He was my attorney ones and as soon as i tried to fire him he left to vacation. He tried to make me plea to 250 days saying that's the best offer i would get, when i fired him and represented myself I end up doing 8 days. He lied to me and said i don't have bail. I had to ask police and they said i do have bail. He tried to make me take a deal, without my will. David Brooks the worse lawyer. Will not recommend him to no body. He will wake sure u stay in jail the longest
Response from David Brooks January 26, 2015
Not a chance this happened as described, and it seems unlikely that I represented someone in the past who could be this confused. I am very thorough when it comes to any waiver of rights.
No attorney can make a client take a deal. An attorney can advise, explain, or suggest. Sometimes we even strongly suggest. We can explain why a particular plea negotiation is a good or a bad idea.
There are no rubber hoses involved. Before a deal is accepted a defendant has to prove that it is willing, knowing, and intelligent change of plea or admission. A change of plea has to be done in open court, and isn't accepted by a judge unless the judge thinks that the Defendant appears to know what they are doing.
A defendant in a criminal case should NEVER represent themselves, and a Judge will always do whatever they can to reinforce this. Something called a "Farretta Advisement" is done, and it is written in a way that no defendant in their right mind would sign it. I can't recall a client ever soloing, thank heavens.
As to the existence of bail, it is either set or isn't (and isn't set in some very specific situations.) There is certainly no reason to make anything up, and the existence or non-existence of bail is certainly a matter of record.

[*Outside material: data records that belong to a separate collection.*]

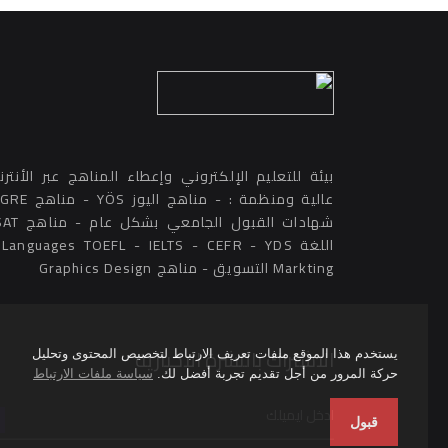
بيئة للتعليم الإلكتروني وإعطاء المناهج عبر الأنتر
ال
Markting التسويق - مناهج Graphics Design
الاشتراك بالنشرة الاخبارية
يستخدم هذا الموقع ملفات تعريف الارتباط لتخصيص المحتوى وتحليل
حركة المرور من أجل تقديم تجربة أفضل لك.
سياسة ملفات الارتباط
قبول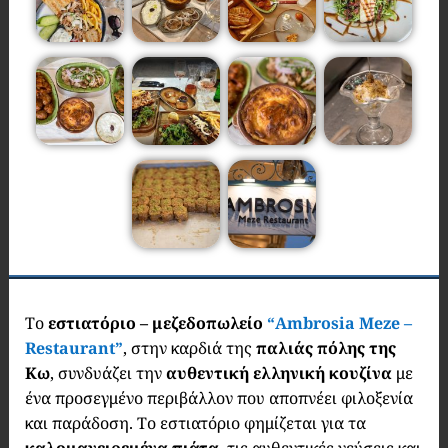
Το
εστιατόριο – μεζεδοπωλείο
“Ambrosia Meze –
Restaurant”
, στην καρδιά της
παλιάς πόλης της
Κω
, συνδυάζει την
αυθεντική ελληνική κουζίνα
με
ένα προσεγμένο περιβάλλον που αποπνέει φιλοξενία
και παράδοση. Το εστιατόριο φημίζεται για τα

What does sometimes happen is that a Judge and DA might be interested in doing what they can to not allow bail, but a bail was previously set "according to schedule" shortly after arrest. When that happens, it can be a bad day to discuss bail since it looks like bail is more likely to go up rather down. The tactics regarding when to argue bail and when to not argue often cause confusion.
It is difficult to say who I apparently angered or what the actual source of their unhappiness might be. I will continue to try to offer my clients an understandable explanation of the court process and advance their position so that they get the best outcome possible.